Hello and welcome to Cambridge Ladies’ Dining Society. This week’s edition follows on from my most recent post featuring the subject of English punctuation, with good news for fans of the (almost defunct) diaeresis. Below is my article about Robert Burchfield, a scholar who dedicated his life to dictionaries and the study of the English language. When in 1980 he was asked by the BBC to offer his advice on the thorny issue of ‘good English’, he became an unlikely celebrity, with appearances on TV and radio. He later became a more contentious figure, as this article reveals, but for the nascent lexicographer that I was in 1980, he was a hero. This article was first published in Slightly Foxed, whose editors kindly have given me permission to republish it here.
An unusual lexicographer
In the early 1980s, my summer job was helping out at the local newsagent’s in my home town, a small seaside resort in Northern Ireland. Apart from dusty tourist guides and Old Moore’s Almanack, there weren’t many books for sale. Tidying the shelves one day, however, I came across a slim volume with an important-sounding title. Something told me that The Spoken Word: A BBC Guide was the book I had been wanting for a long time, without realizing it. I handed over £2 of my hard-earned wages, and took it with me when I went back to university that autumn.
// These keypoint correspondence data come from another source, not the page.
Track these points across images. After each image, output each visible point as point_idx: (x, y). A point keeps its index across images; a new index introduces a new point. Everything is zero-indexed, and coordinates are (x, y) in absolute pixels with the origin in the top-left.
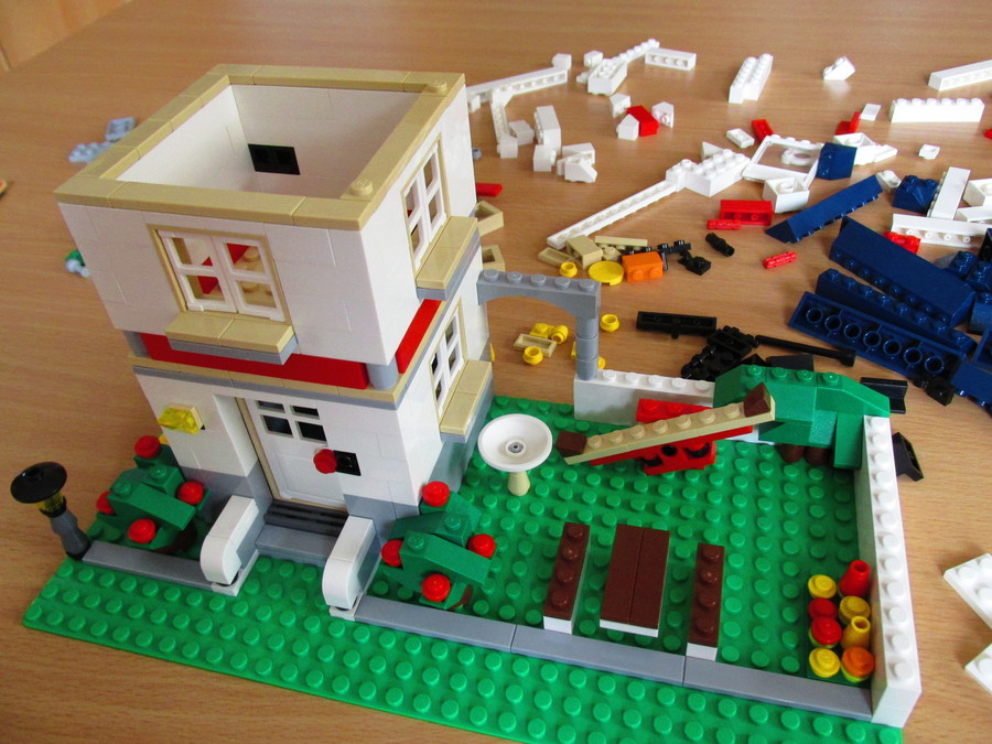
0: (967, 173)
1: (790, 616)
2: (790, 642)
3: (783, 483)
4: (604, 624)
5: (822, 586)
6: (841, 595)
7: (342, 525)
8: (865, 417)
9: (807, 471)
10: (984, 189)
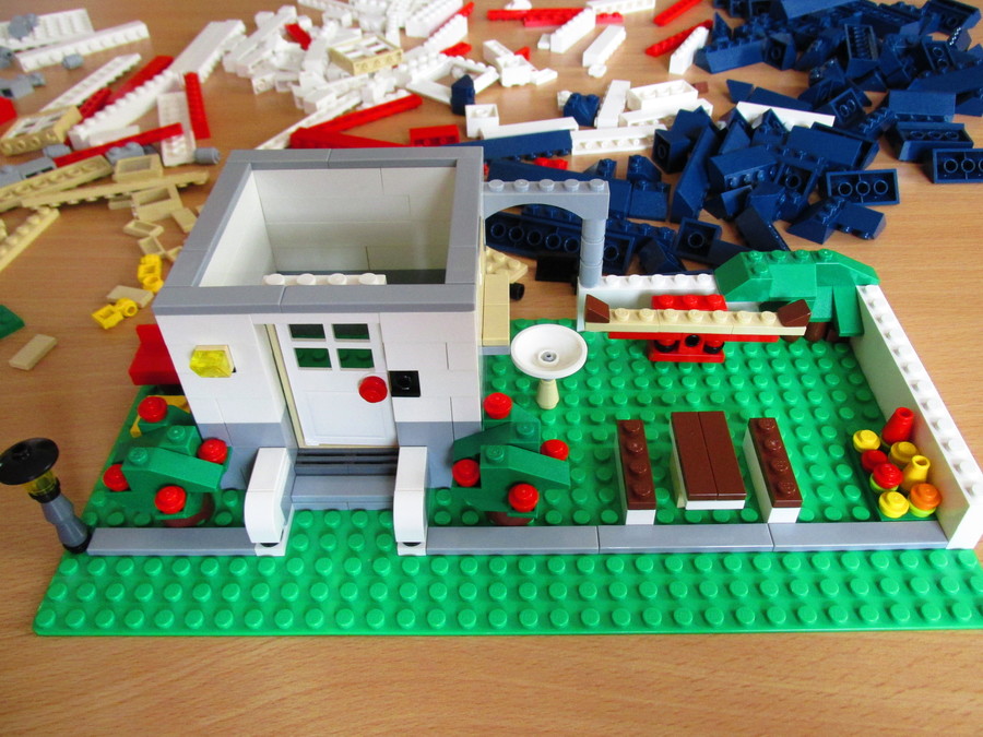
0: (628, 84)
1: (846, 474)
2: (855, 496)
3: (770, 362)
5: (868, 440)
6: (887, 445)
7: (396, 462)
8: (858, 288)
9: (810, 347)
10: (642, 95)
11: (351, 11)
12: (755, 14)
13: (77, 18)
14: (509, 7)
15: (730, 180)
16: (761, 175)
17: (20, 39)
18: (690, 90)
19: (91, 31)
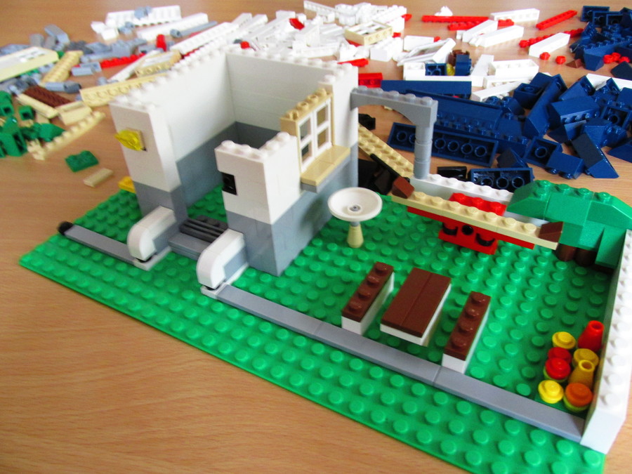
2: (528, 373)
3: (553, 272)
4: (385, 329)
5: (563, 338)
6: (577, 347)
8: (628, 231)
9: (574, 268)
10: (498, 67)
11: (335, 12)
12: (609, 23)
13: (174, 10)
14: (437, 14)
15: (565, 119)
16: (588, 116)
17: (139, 19)
18: (534, 65)
19: (180, 17)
Ever since then, books about words have piled up on my desk, including Fowler’s Modern English Usage, a Roget’s Thesaurus and the 1987 ‘Compact Edition’ (still huge) of the Oxford English Dictionary which came with its own magnifying-glass. But over the years Robert Burchfield’s little book – you might even call it a booklet – is the one that I have turned to most often. It helped me to learn how to write.
The Spoken Word, published in 1981, was produced in response to a wave of complaints to the British Broadcasting Corporation about falling standards in spoken English. A new era of broadcasting had begun in the 1970s, as the BBC changed from being the Reithian home of ‘received pronunciation’ to something broader, permitting more regional accents and informal language. Many people felt that the move towards linguistic diversity had gone too far, resulting in what the critic Anne Karpf so eloquently described in 1980 as ‘English as she is murdered on radio’.
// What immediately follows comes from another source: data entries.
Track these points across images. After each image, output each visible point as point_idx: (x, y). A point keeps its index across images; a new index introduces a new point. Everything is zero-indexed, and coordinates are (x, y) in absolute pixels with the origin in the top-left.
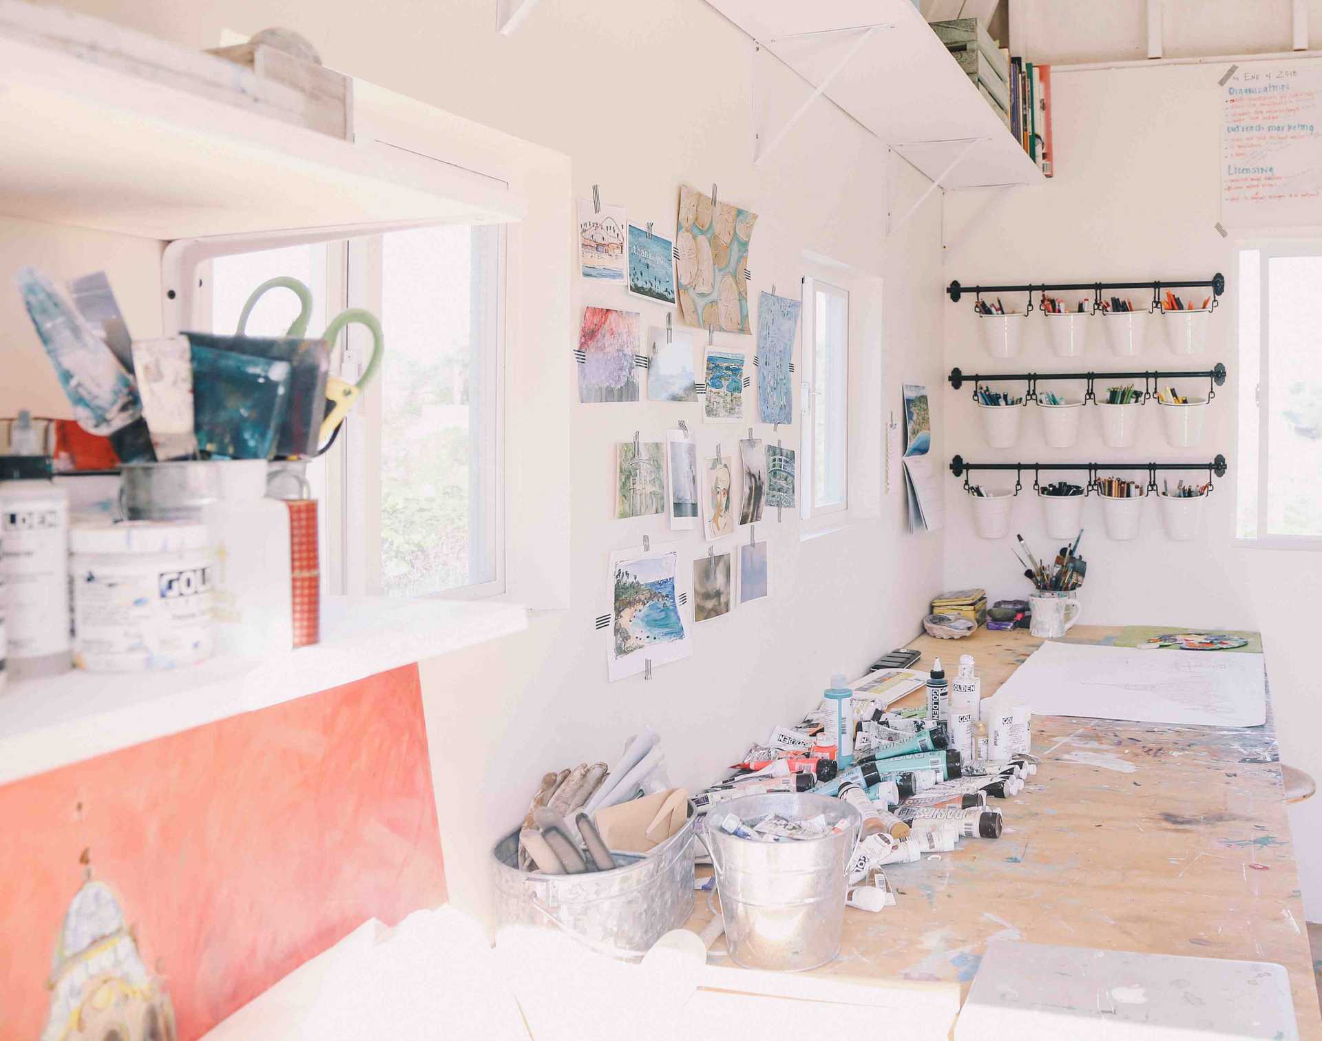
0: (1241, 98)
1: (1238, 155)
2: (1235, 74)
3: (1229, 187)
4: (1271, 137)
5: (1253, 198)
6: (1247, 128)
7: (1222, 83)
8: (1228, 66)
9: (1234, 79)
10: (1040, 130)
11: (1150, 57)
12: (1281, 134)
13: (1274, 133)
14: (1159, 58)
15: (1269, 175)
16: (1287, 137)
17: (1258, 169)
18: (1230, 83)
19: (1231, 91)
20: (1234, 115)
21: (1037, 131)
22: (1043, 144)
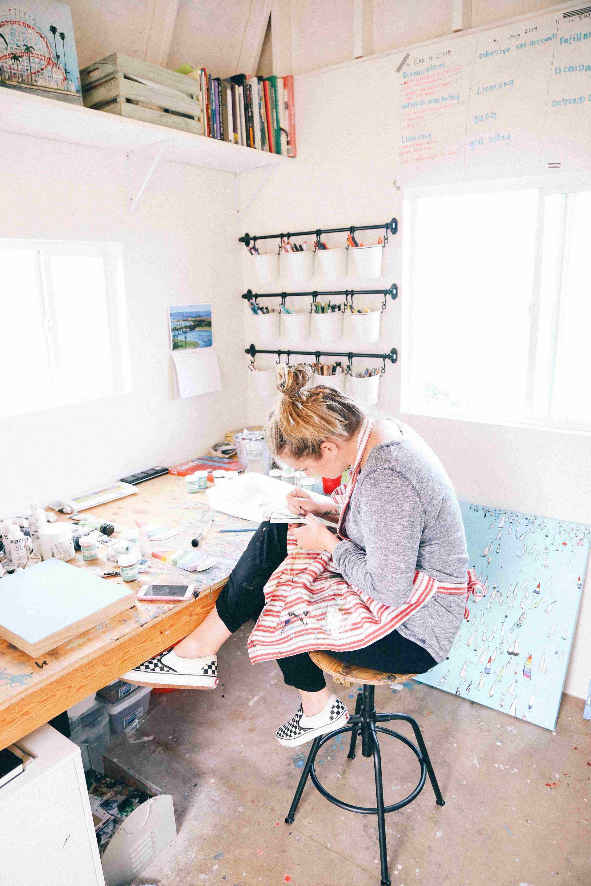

The BBC felt that its broadcasters needed help in deciding what was acceptable and what was not, and commissioned a brief, no-nonsense guide from Dr Robert Burchfield. There was probably no one who knew the English language better, or how it had changed in recent times. Burchfield was the editor of the supplement to the Oxford English Dictionary, the great twelve-volume dictionary that had been published between 1879 and 1933. When he first took charge in 1957, Oxford University Press estimated that the work would produce a single volume within seven years. Instead the Supplement comprised 60,000 new entries, took up four large volumes and was not completed until 1986.
Robert Burchfield was, on the face of it, an unlikely lexicographer. Born in Waganui, New Zealand, in 1923, he later claimed that his parents had just one book in the house, a socialist tract. In 1944, while on wartime service in Italy, he stumbled across Frederick Bodmer’s The Loom of Language: A Guide to Foreign Languages for the Home Student. It was a book that changed his life, sparking off a fascination with words and their origins. After the war, he was awarded a Rhodes scholarship and moved to Oxford, where he was taught by C. S. Lewis and J. R. R. Tolkien. Burchfield might easily have opted for a quiet, scholarly life working on Old Norse poetry, but instead he accepted the challenge of bringing the Oxford English Dictionary into the twentieth century.
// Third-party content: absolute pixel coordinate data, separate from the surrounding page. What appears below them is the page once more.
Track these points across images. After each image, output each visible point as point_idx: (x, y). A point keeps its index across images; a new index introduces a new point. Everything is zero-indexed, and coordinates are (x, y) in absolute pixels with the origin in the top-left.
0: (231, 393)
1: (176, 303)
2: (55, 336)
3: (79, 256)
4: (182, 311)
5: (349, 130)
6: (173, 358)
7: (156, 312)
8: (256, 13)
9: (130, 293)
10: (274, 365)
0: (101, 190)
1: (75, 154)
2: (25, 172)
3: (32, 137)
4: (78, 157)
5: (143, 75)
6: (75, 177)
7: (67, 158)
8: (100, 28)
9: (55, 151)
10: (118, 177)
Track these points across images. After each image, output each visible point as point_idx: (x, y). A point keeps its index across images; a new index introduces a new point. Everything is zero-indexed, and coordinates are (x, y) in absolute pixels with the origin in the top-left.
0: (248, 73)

Updating the OED was a monumental task, requiring dogged patience and a team of dedicated workers, one of them the young Julian Barnes. The first two volumes of the Supplement (A–G and H–N) appeared in 1972 and 1976 respectively and, to his surprise and delight, Burchfield became something of a celebrity. He was a genial figure who featured on Desert Island Discs and regularly appeared on radio and television to give his views on current trends in spoken English. ‘I can’t understand what the young are saying any more,’ the former Prime Minister Edward Heath grumbled to him on the BBC’s Nationwide in the summer of 1979.